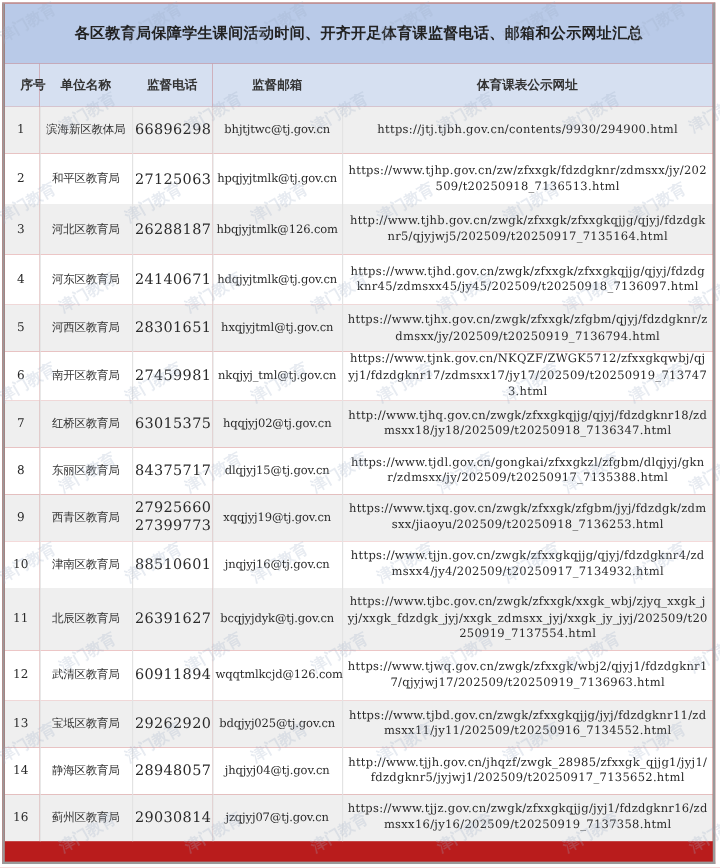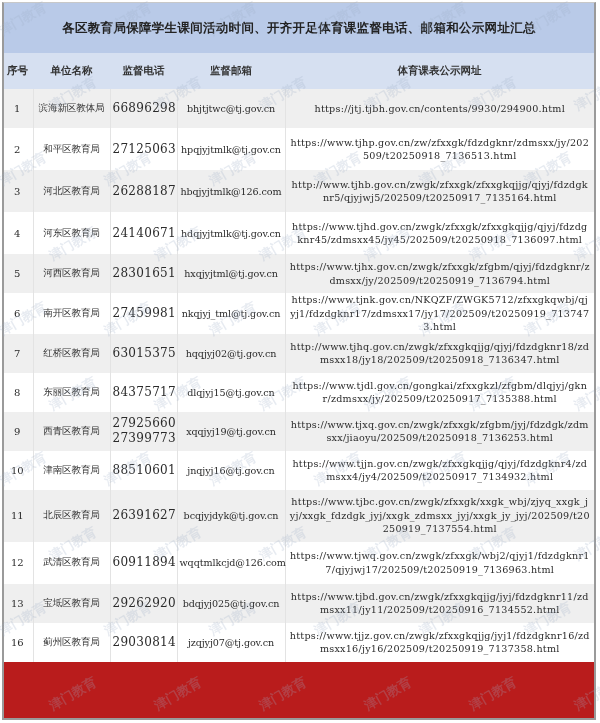--- a/index.html
+++ b/index.html
@@ -24,21 +24,21 @@
   col.c-name { width: 77px; }
   col.c-tel { width: 67px; }
   col.c-mail { width: 108px; }
   col.c-url { width: auto; }
   thead tr { background: #d6e0f1; height: 36px; }
   thead th {
     font-family: "DejaVu Sans", "Liberation Sans", sans-serif;
     font-size: 10.5px; font-weight: bold; color: #333;
     text-align: center; padding: 0; white-space: nowrap;
   }
-  thead th.h-no { text-align: left; padding-left: 3px; }
+  thead th.h-no { text-align: left; padding-left: 13px; }
   tbody tr { height: 39px; }
   tbody tr.tall { height: 42px; }
   tbody tr.xtall { height: 52px; }
   tbody tr:nth-child(odd) { background: #efefef; }
   tbody tr:nth-child(even) { background: #ffffff; }
   tbody td {
     font-size: 9.6px; color: #2a2a2a; text-align: center; padding: 0 2px;
     border-right: 1px solid #e3e3e3;
     vertical-align: middle;
   }
@@ -189,20 +189,29 @@
           <td class="url">https://www.tjwq.gov.cn/zwgk/zfxxgk/wbj2/qjyj1/fdzdgknr17/qjyjwj17/202509/t20250919_7136963.html</td>
         </tr>
         <tr>
           <td class="no">13</td>
           <td class="name">宝坻区教育局</td>
           <td class="tel">
             <span class="tel-line">29262920</span>
           </td>
           <td class="mail">bdqjyj025@tj.gov.cn</td>
           <td class="url">https://www.tjbd.gov.cn/zwgk/zfxxgkqjjg/jyj/fdzdgknr11/zdmsxx11/jy11/202509/t20250916_7134552.html</td>
+        </tr>
+        <tr>
+          <td class="no">14</td>
+          <td class="name">静海区教育局</td>
+          <td class="tel">
+            <span class="tel-line">28948057</span>
+          </td>
+          <td class="mail">jhqjyj04@tj.gov.cn</td>
+          <td class="url">http://www.tjjh.gov.cn/jhqzf/zwgk_28985/zfxxgk_qjjg1/jyj1/fdzdgknr5/jyjwj1/202509/t20250917_7135652.html</td>
         </tr>
         <tr>
           <td class="no">16</td>
           <td class="name">蓟州区教育局</td>
           <td class="tel">
             <span class="tel-line">29030814</span>
           </td>
           <td class="mail">jzqjyj07@tj.gov.cn</td>
           <td class="url">https://www.tjjz.gov.cn/zwgk/zfxxgkqjjg/jyj1/fdzdgknr16/zdmsxx16/jy16/202509/t20250919_7137358.html</td>
         </tr>

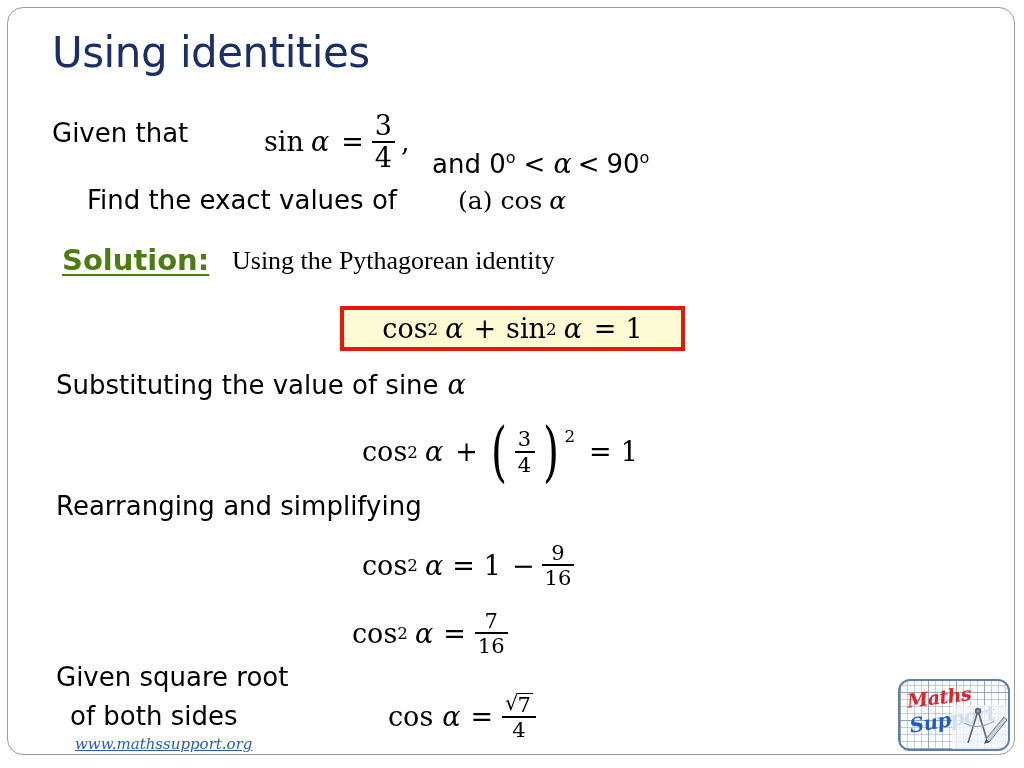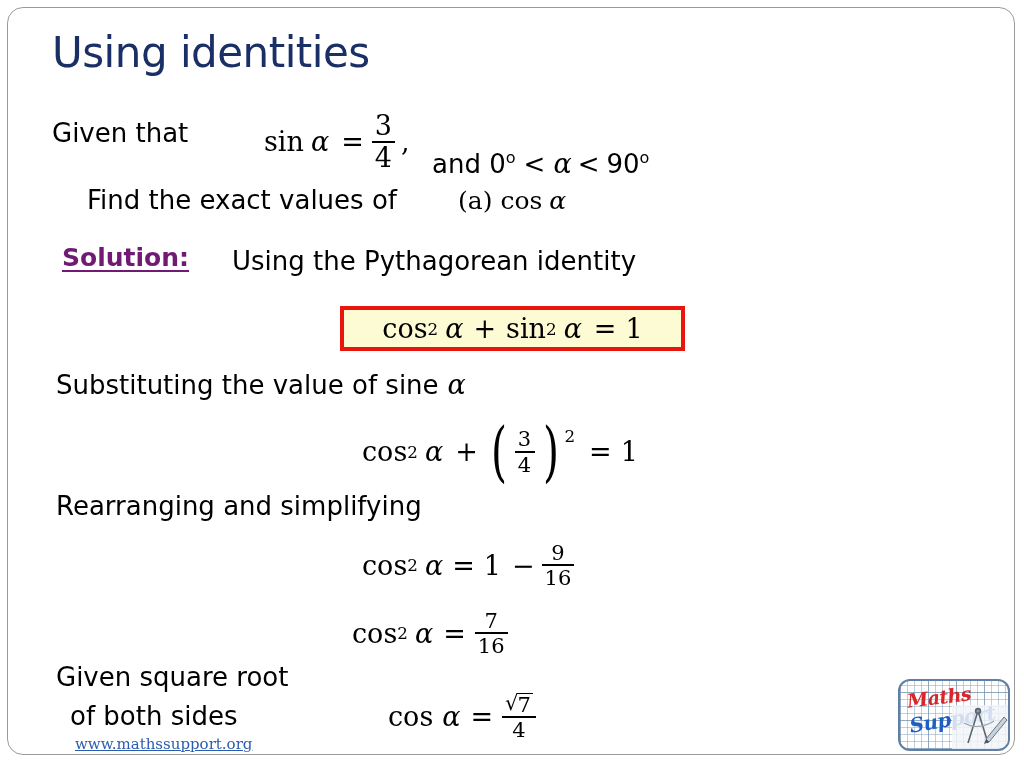--- a/index.html
+++ b/index.html
@@ -152,37 +152,38 @@
     font-size: 27px;
     color: #000000;
     white-space: nowrap;
   }
 
   .solution-label {
     position: absolute;
     left: 62px;
     top: 243px;
     font-family: "DejaVu Sans", sans-serif;
-    font-size: 25px;
+    font-size: 29px;
     font-weight: bold;
-    color: #701a75;
+    color: #4d7c0f;
     text-decoration: underline;
     text-underline-offset: 4px;
     white-space: nowrap;
   }
 
   .footer-link {
     position: absolute;
     left: 75px;
     top: 735px;
     font-family: "DejaVu Serif", "Liberation Serif", serif;
     font-size: 15px;
     color: #2a5db0;
     text-decoration: underline;
     white-space: nowrap;
+    font-style: italic;
   }
 
   
   .logo {
     position: absolute;
     left: 898px;
     top: 679px;
     width: 112px;
     height: 72px;
     border-radius: 12px;
@@ -256,21 +257,21 @@
   </div>
 
   <div class="prose" style="left:56px; top:185px;margin-left:31px;">Find the exact values of</div>
   <div class="mathblock" style="left:458px; top:186px; font-size:25px;">
     <span>(a)</span>
     <span style="margin-left:8px;">cos</span>
     <span class="ital" style="margin-left:7px;">α</span>
   </div>
 
   <div class="solution-label">Solution:</div>
-  <div class="prose" style="left:232px; top:246px;">Using the Pythagorean identity</div>
+  <div class="prose" style="left:232px; top:246px;font-family:Liberation Serif, serif;">Using the Pythagorean identity</div>
 
   <div class="identity-box">
     <span>cos</span>
       <span class="sup">2</span>
     <span class="ital" style="margin-left:7px;">α</span>
     <span style="margin-left:10px;">+</span>
     <span style="margin-left:10px;">sin</span>
       <span class="sup">2</span>
     <span class="ital" style="margin-left:7px;">α</span>
     <span style="margin-left:12px;">=</span>

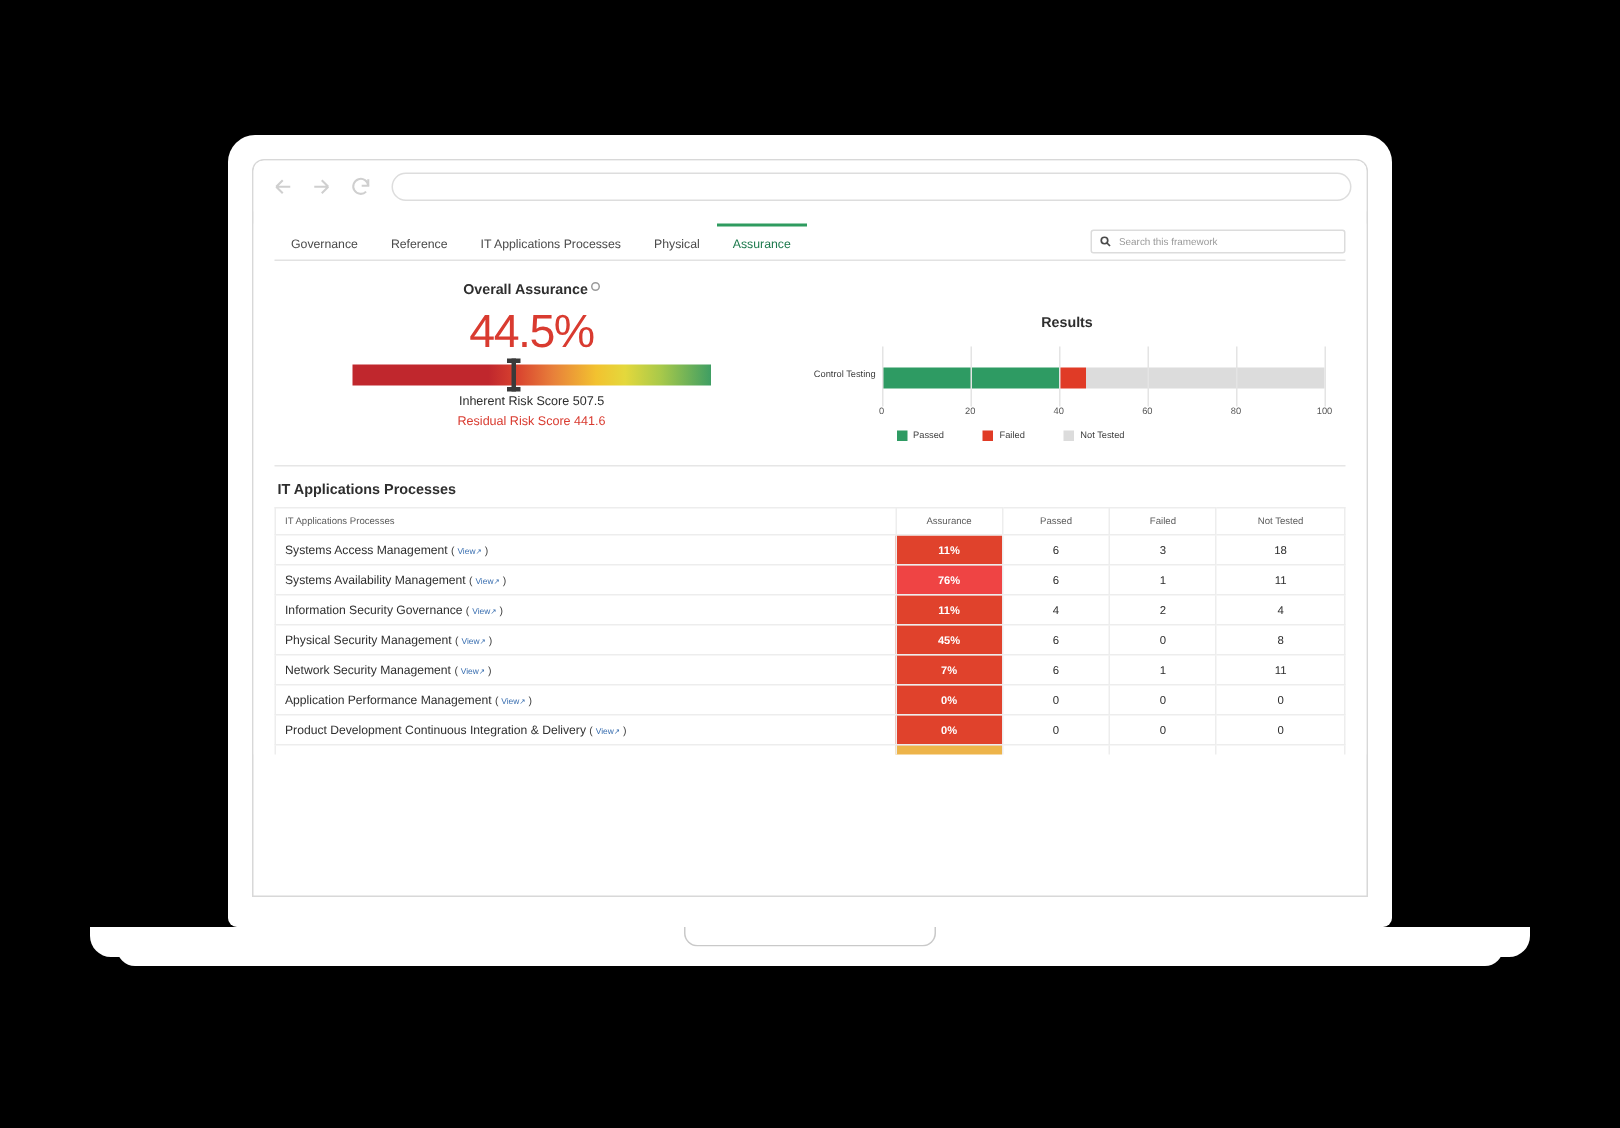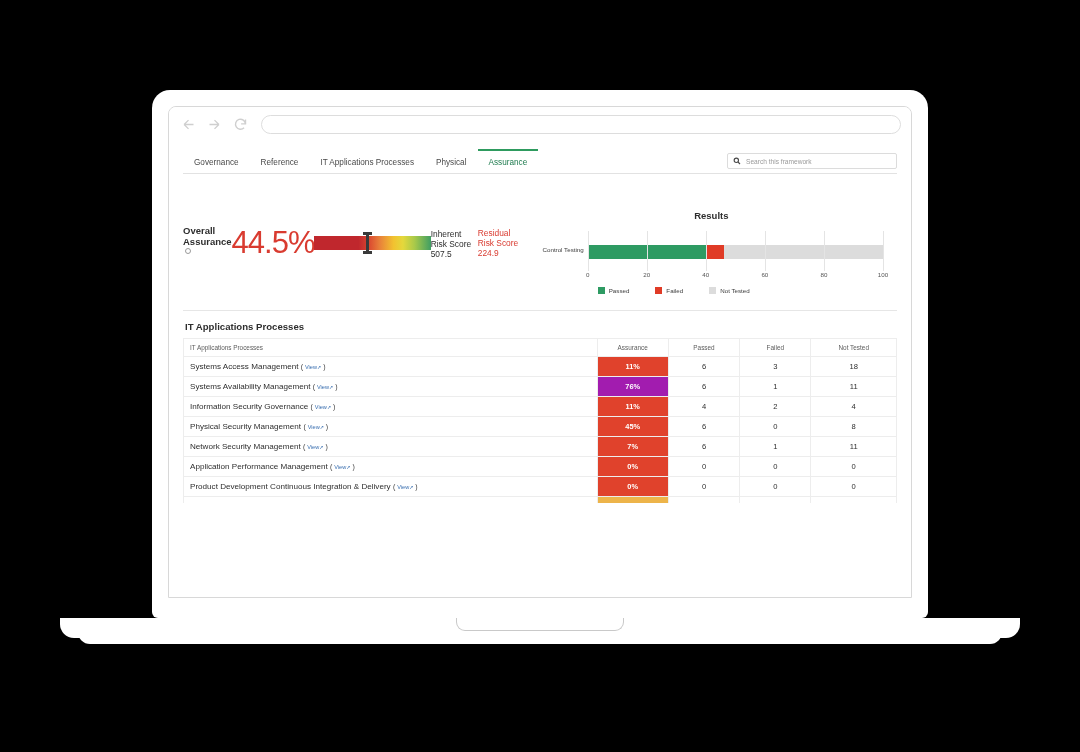--- a/index.html
+++ b/index.html
@@ -97,21 +97,21 @@
   .search {
     display: flex; align-items: center; gap: 5px;
     width: 170px; height: 16px; margin-bottom: 4px;
     border: 1px solid #dcdcdc; border-radius: 2px; padding: 0 5px;
   }
   .search-icon { width: 8px; height: 8px; color: #4a4a4a; flex: none; }
   .search-ph { font-size: 6.6px; color: #9a9a9a; }
 
   
   .panels { display: flex; padding: 14px 0 10px; }
-  .panel-left { width: 48%; display: flex; flex-direction: row; align-items: center; }
+  .panel-left { width: 48%; display: flex; flex-direction: column; align-items: center; }
   .panel-right { width: 52%; margin-top: 22px; }
 
   .panel-title { font-size: 9.5px; font-weight: bold; color: #2e2e2e; }
   .info-dot {
     display:inline-block; width: 6px; height: 6px; border-radius: 50%;
     border: 1px solid #9b9b9b; margin-left: 2px; vertical-align: 2px;
   }
   .big-pct {
     font-size: 31px; color: #d93b30; font-weight: 400; margin-top: 4px; letter-spacing: -1px;
   }
@@ -237,21 +237,21 @@
         <div class="panel-left">
           <div class="panel-title">
             <span>Overall Assurance</span><span class="info-dot"></span>
           </div>
           <div class="big-pct">44.5%</div>
           <div class="gauge-wrap">
             <div class="gauge"></div>
             <div class="gauge-marker" id="gaugeMarker" style="left: 44.5%;"></div>
           </div>
           <div class="risk-line">Inherent Risk Score 507.5</div>
-          <div class="risk-line residual">Residual Risk Score 224.9</div>
+          <div class="risk-line residual">Residual Risk Score 441.6</div>
         </div>
 
         <div class="panel-right">
           <div class="results-head">Results</div>
           <div class="chart">
             <div class="plot" id="plotArea">
               <div class="cat-label">Control Testing</div>
               <div class="bar" id="stackBar" style="left: 0%; width: 100%;">
                   <div class="seg" style="width: 40%; background: rgb(46, 155, 99);"></div>
                   <div class="seg" style="width: 6%; background: rgb(224, 59, 38);"></div>
@@ -315,21 +315,21 @@
         <tbody id="tableBody">
             <tr>
               <td><span>Systems Access Management </span><span class="paren">( </span><span class="viewlink">View<span class="arrow">↗</span></span><span class="paren"> )</span></td>
               <td class="assur" style="background: rgb(224, 66, 44);">11%</td>
               <td class="num">6</td>
               <td class="num">3</td>
               <td class="num">18</td>
             </tr>
             <tr>
               <td><span>Systems Availability Management </span><span class="paren">( </span><span class="viewlink">View<span class="arrow">↗</span></span><span class="paren"> )</span></td>
-              <td class="assur" style="background: #a21caf;">76%</td>
+              <td class="assur" style="background: #ef4444;">76%</td>
               <td class="num">6</td>
               <td class="num">1</td>
               <td class="num">11</td>
             </tr>
             <tr>
               <td><span>Information Security Governance </span><span class="paren">( </span><span class="viewlink">View<span class="arrow">↗</span></span><span class="paren"> )</span></td>
               <td class="assur" style="background: rgb(224, 66, 44);">11%</td>
               <td class="num">4</td>
               <td class="num">2</td>
               <td class="num">4</td>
☆ ☆ ☆ ☆ ☆ ☆ ☆
WORK INSTRUCTION>
Each line of the listing above that includes the word "mail" should be copied.

EXERCISE RESPONSE>
   col.c-mail { width: 108px; }
           <td class="mail">bdqjyj025@tj.gov.cn</td>
+          <td class="mail">jhqjyj04@tj.gov.cn</td>
           <td class="mail">jzqjyj07@tj.gov.cn</td>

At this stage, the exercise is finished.